Rio 2016 : la French Tech s'est montrée

Alors que les Jeux olympiques de Rio se sont achevés dimanche 21 août, Les Échos reviennent sur la présence de start-up françaises à Rio, issues de la French Tech.

Au sein de la délégation de la ville de Paris, quatre start-up spécialisées dans le sport ont fait le voyage pour promouvoir leur solution. Incubée au Tremplin, un incubateur parisien, l'évènement leur a permis de nouer de nouveaux contacts et mettre en valeur leurs produits auprès des sportifs et des officiels présents.

Quand les Brésiliennes entreprennent

"Le problème du manque de femmes dans l'entrepreneuriat, et plus encore dans le numérique, est mondial. Mais dans un pays profondément machiste, et une société patriarcale telle que celle du Brésil, le défi est bien plus important". Forts de ce constat, trois collaborateurs du Numa, incubateur parisien, ont dressé pour Le Figaro Économie une liste d'initiatives prises par les entrepreneuses brésiliennes pour celles qui veulent se lancer, ou cherchent des financements.

Parmi elles, par exemple, la start-upeuse Monique Correa a décliné l'association Girls in Tech à Rio de Janeiro, afin de valoriser les femmes dans les nouvelles technologies. Les réseaux professionnels féminins se sont, par ailleurs, multipliés ces dernières années dans le pays.

La France innove-t-elle assez?

L'OMPI (Organisation mondiale de la propriété intellectuelle), une agence onusienne, a dévoilé son nouveau classement des pays les plus innovants au niveau mondial. Si la Suisse est en tête du classement, devant la Suède et le Royaume-Uni, et que - une montée très remarquée - la Chine figure désormais parmi les 25 premiers pays, la France est seulement... 18e. Faisant cependant mieux qu'en 2015, où elle était 21e.

Le classement prend en compte 82 indicateurs comme le nombre d'années de scolarité, le pourcentage des diplômés en science, l'accès au crédit, la production de connaissances et de brevets, la capacité à exporter, etc. A consulter sur L'Usine nouvelle.

Tourisme: "baisse sans précédent" en Ile-de-France

Le constat est très sévère pour l'activité touristique en Ile-de-France, selon le président du Comité régional du tourisme (CRT) d'Ile-de-France, Frédéric Valletoux. Depuis 2010, la fréquentation touristique de Paris et de sa région a connu "une baisse sans précédent".
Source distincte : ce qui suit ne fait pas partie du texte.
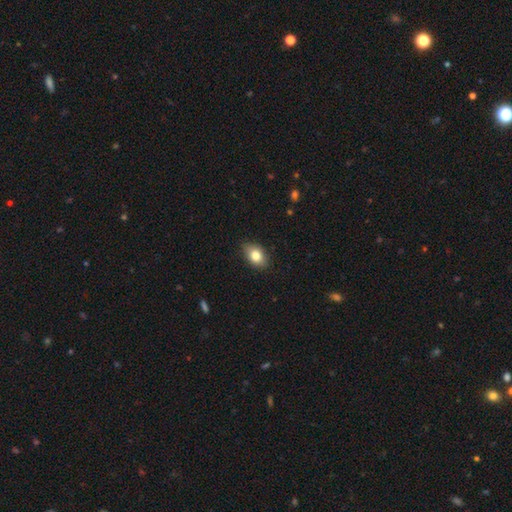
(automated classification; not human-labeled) Q: Smooth or featured?
A: smooth (82%); runner-up: featured or disk (10%)
Q: How rounded?
A: in between (80%); runner-up: round (18%)
Q: Merging?
A: none (81%); runner-up: minor disturbance (16%)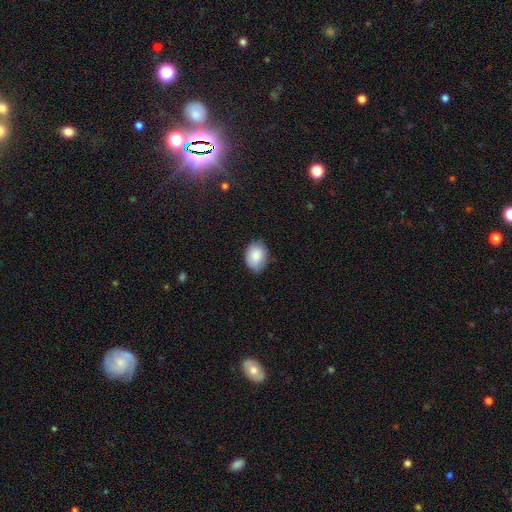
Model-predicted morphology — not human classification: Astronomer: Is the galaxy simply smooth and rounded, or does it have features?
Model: smooth — 84%.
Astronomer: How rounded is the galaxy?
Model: in between — 70%.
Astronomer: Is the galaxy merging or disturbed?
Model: none — 74%.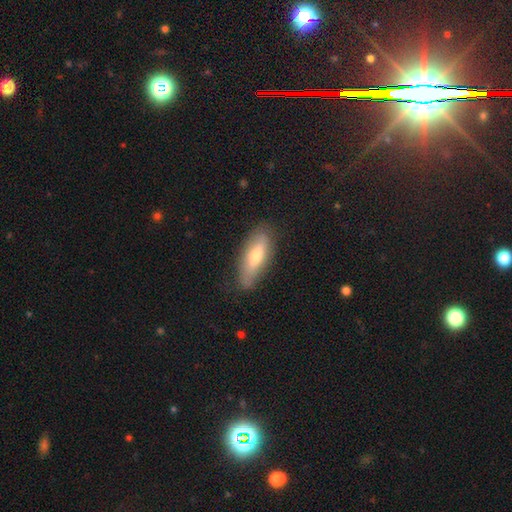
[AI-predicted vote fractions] A smooth galaxy with no disk features (62%) that is in between round and cigar-shaped (59%).

Vote fractions:
- Smooth or featured? smooth: 62% / featured or disk: 32% / star or artifact: 6%
- How rounded? in between: 59% / cigar-shaped: 39% / round: 2%
- Merging? none: 78% / minor disturbance: 17% / major disturbance: 4% / merger: 1%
Sur les six premiers mois de l'année, un million de touristes en moins ont été dénombrés par rapport à la même période en 2015, selon les hôteliers de la région. Ce sont, en majorité, les touristes étrangers qui ont massivement déserté Paris, notamment les Japonais, les Russes et les Italiens.
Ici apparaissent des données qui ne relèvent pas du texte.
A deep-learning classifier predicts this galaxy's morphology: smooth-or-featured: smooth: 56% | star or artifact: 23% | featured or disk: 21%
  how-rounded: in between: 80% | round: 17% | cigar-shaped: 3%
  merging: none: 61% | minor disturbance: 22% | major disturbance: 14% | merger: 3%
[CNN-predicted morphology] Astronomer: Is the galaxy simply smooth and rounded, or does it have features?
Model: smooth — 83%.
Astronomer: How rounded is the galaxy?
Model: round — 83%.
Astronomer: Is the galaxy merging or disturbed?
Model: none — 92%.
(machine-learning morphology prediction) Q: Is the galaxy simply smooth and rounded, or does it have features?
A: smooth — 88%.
Une baisse importante de l'activité qui impacte l'ensemble des acteurs touristiques, à commencer par les grands magasins, les commerces et les restaurants. Le CRT fait état d'une diminution de 749 millions d'euros de leur chiffre d'affaires sur la première moitié de l'année. "Une catastrophe industrielle" pour le président du CRT qui appel à "la mise en place d'un plan Orsec" pour le secteur. En revanche, seul le tourisme d'affaire parvient à redorer la situation touristique qui progresse de 14 points.

Selon les professionnels, la situation est due à "un contexte peu favorable marqué par les attentats, les mouvements sociaux ainsi que les inondations". À lire sur France Info.